Miałam już kilka razy na wydarzeniu i mam wrażenie że ciągle się ta technologia rozwija in plus. Możliwość wyświetlania wielkich obrazów z kilku źródeł animacji to potęga dla naszych szybkich i spragnionych technologii umysłów. Jeden ekran, najeżdżające statyczne grafiki czy wielkoformatowe projekcje o wysokich rozdzielczościach. Warstwy przeplatają się w trybie ciągłym – zupełnie tak jak na planie filmu Raport mniejszości. Zobacz tu jak to działa przepięknie;
Po zeszłorocznych wydarzeniach terrorystycznych w Paryżu mam pewne pytanie które tłucze mi się gdzieś w głowie. Na ile jesteśmy w stanie chronić nasze wydarzenia, naszych uczestników? Czy jesteśmy gotowi, aby zapobiec choćby w niewielkim stopniu takim tragediom?
Pewnie nie. Świat czuje się bezradny – jednak analiza czy mamy wszystko w pogotowiu i pod ręką na pewno pozwoli nam działać lepiej w razie jakichkolwiek nieplanowanych zdarzeń. Bezpieczeństwo leży w naszej kompetencji. Ćwiczmy się w pytania „co może się zdarzyć” – przed eventem. Pamiętajmy o tym – nawet jeśli jesteśmy super-zajęci organizacją.

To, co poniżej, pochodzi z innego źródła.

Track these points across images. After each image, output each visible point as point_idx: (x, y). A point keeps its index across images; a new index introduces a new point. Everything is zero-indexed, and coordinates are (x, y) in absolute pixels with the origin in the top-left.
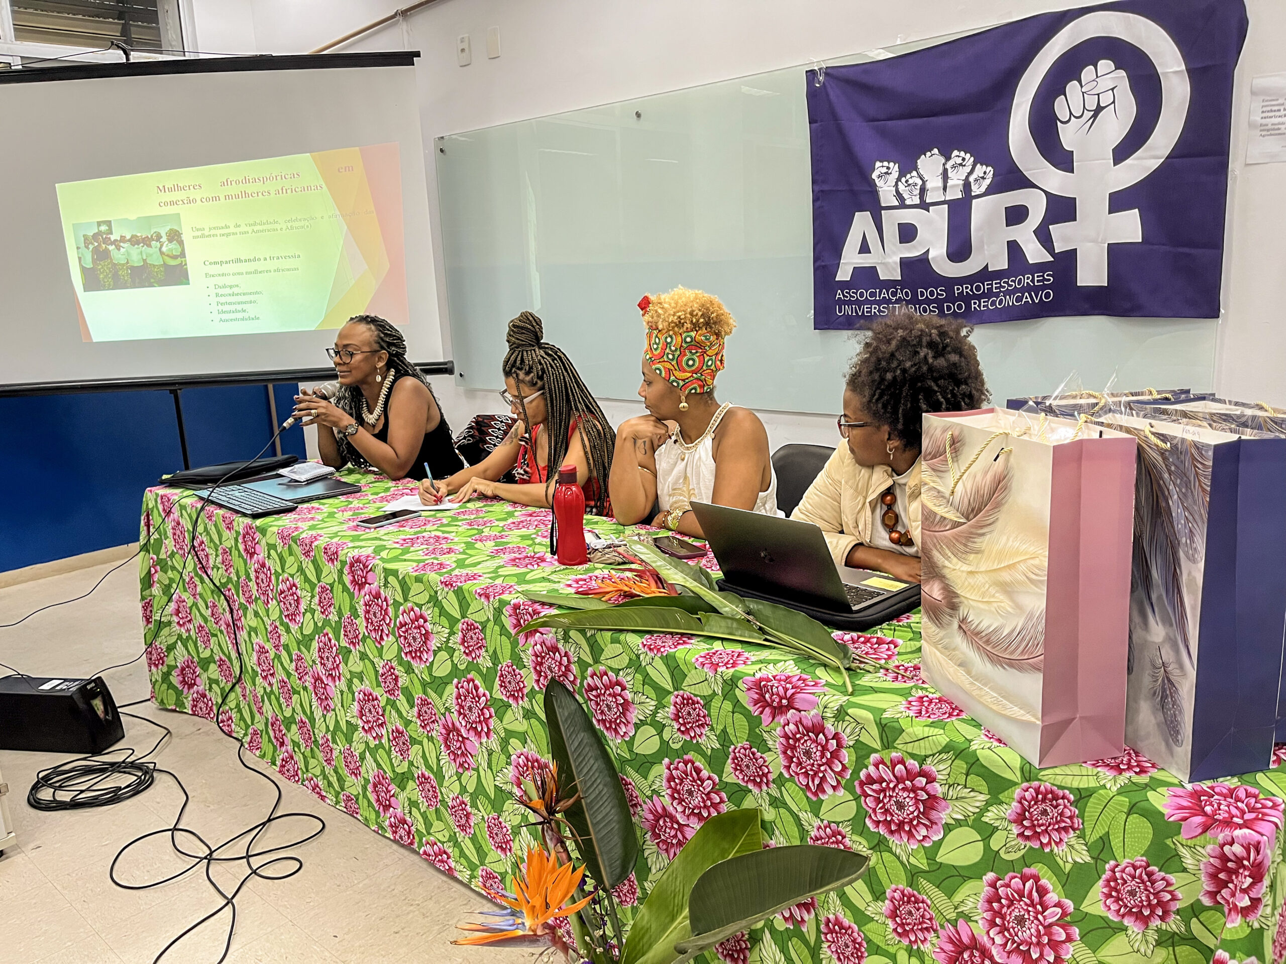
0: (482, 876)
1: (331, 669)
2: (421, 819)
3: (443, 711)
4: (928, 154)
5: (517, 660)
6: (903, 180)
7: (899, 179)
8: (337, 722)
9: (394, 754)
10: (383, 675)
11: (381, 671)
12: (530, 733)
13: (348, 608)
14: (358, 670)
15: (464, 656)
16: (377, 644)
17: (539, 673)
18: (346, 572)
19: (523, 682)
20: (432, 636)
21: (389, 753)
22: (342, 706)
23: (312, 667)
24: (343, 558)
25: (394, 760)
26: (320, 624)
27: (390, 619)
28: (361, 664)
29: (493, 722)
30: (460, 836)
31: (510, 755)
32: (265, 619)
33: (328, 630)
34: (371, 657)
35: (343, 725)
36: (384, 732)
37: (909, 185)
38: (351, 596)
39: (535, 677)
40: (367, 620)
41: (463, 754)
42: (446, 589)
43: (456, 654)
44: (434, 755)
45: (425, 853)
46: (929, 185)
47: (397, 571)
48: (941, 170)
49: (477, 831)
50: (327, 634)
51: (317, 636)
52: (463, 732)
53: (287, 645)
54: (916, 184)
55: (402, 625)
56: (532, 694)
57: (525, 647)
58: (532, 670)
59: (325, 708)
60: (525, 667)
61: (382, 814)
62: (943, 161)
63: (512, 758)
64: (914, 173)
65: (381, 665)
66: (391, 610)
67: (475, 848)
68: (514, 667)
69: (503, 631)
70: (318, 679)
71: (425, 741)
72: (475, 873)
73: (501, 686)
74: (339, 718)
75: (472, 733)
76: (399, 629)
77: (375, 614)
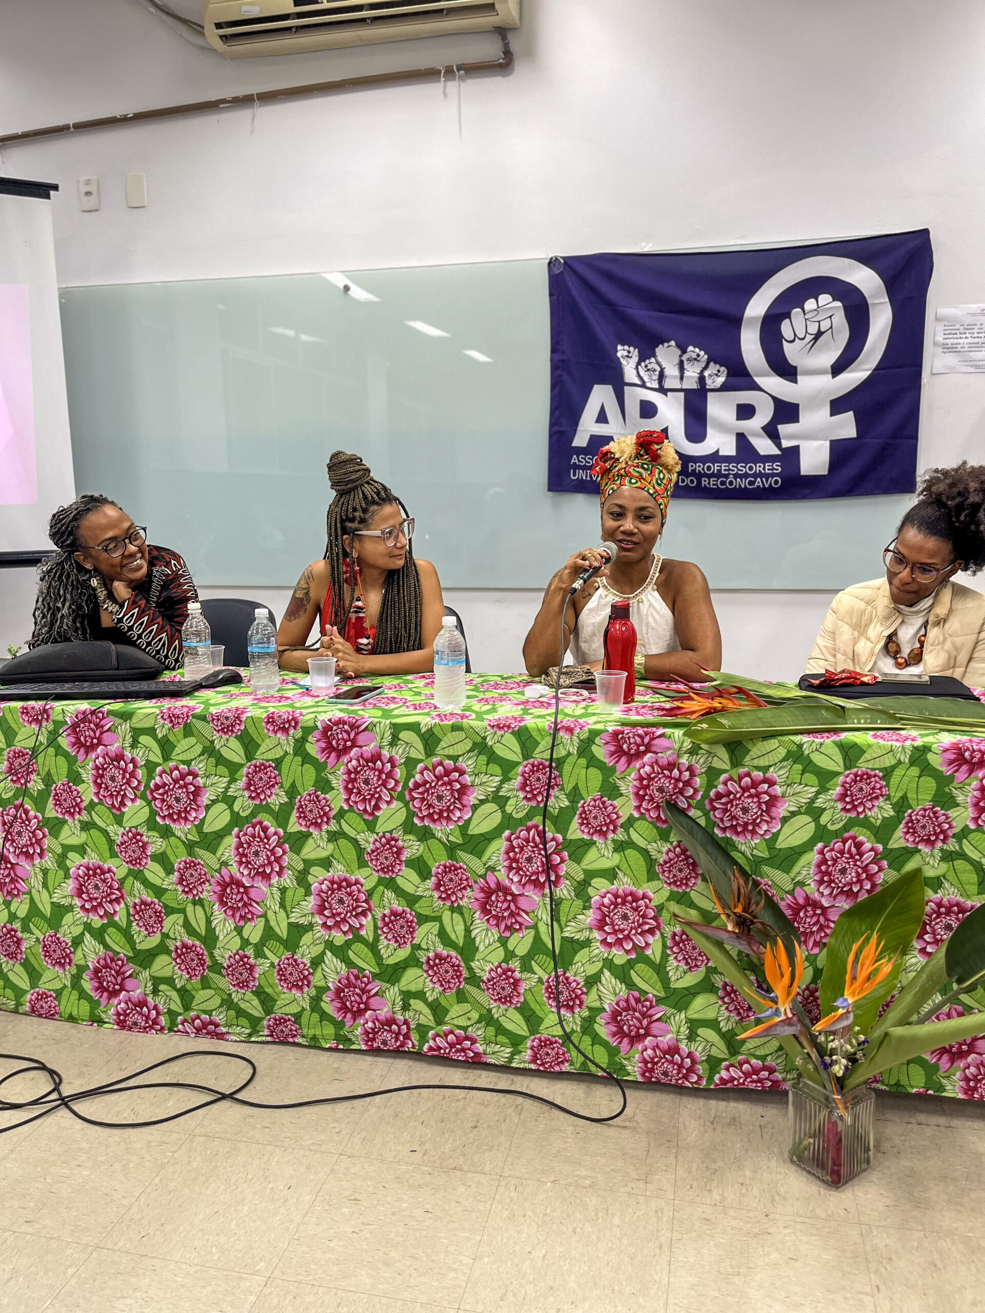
0: (532, 1048)
1: (264, 866)
2: (426, 1011)
3: (481, 871)
4: (666, 344)
5: (613, 792)
6: (643, 364)
7: (639, 364)
8: (268, 928)
9: (383, 942)
10: (373, 851)
11: (369, 848)
12: (624, 866)
13: (312, 783)
14: (323, 854)
15: (524, 802)
16: (366, 817)
17: (641, 798)
18: (310, 739)
19: (616, 813)
20: (471, 789)
21: (373, 947)
22: (282, 905)
23: (219, 871)
24: (311, 724)
25: (382, 951)
26: (243, 814)
27: (397, 782)
28: (331, 846)
29: (563, 869)
30: (497, 1010)
31: (590, 898)
32: (110, 829)
33: (262, 816)
34: (352, 833)
35: (282, 930)
36: (367, 921)
37: (648, 370)
38: (319, 767)
39: (635, 803)
40: (349, 791)
41: (512, 915)
42: (500, 733)
43: (512, 802)
44: (460, 928)
45: (431, 1049)
46: (667, 372)
47: (418, 724)
48: (677, 361)
49: (529, 998)
50: (261, 823)
51: (236, 830)
52: (515, 889)
53: (164, 854)
54: (654, 371)
55: (417, 785)
56: (631, 821)
57: (626, 773)
58: (632, 797)
59: (242, 918)
60: (621, 795)
61: (348, 1024)
62: (679, 352)
63: (593, 900)
64: (653, 360)
65: (371, 840)
66: (399, 773)
67: (524, 1017)
68: (605, 799)
69: (593, 762)
70: (228, 885)
71: (446, 916)
72: (521, 1047)
73: (582, 824)
74: (273, 923)
75: (530, 887)
76: (411, 791)
77: (366, 782)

Jestem pewna, że zapowiada się ekscytujący rok dla branży eventowej. W pozytywnym spojrzeniu – nadal będziemy przebierać w publikacjach, eventach branżowych, i szkoleniach. Klienci będą nadal oczekiwać więcej za mniej, a budżety pewnie na eventy zostaną nadal w podobnym wolumenie. Nasz tajemniczy klient, czeka na efekty wow, na coś co nie było, coś co jest ponad przeciętne. Innowacji w obszarach mamy tak naprawdę więcej niż chętnych. Ważne, aby wybierać je z głową bo część z nich jest stanowczo na wyrost. Bycie „trendy” musi dawać korzyść naszym klientom i publiczności na evencie. Koniec końców wszystko w rękach naszych kreatywnych event planistów.
Życzę Wam Szczęśliwego i Owocnego 2016 roku.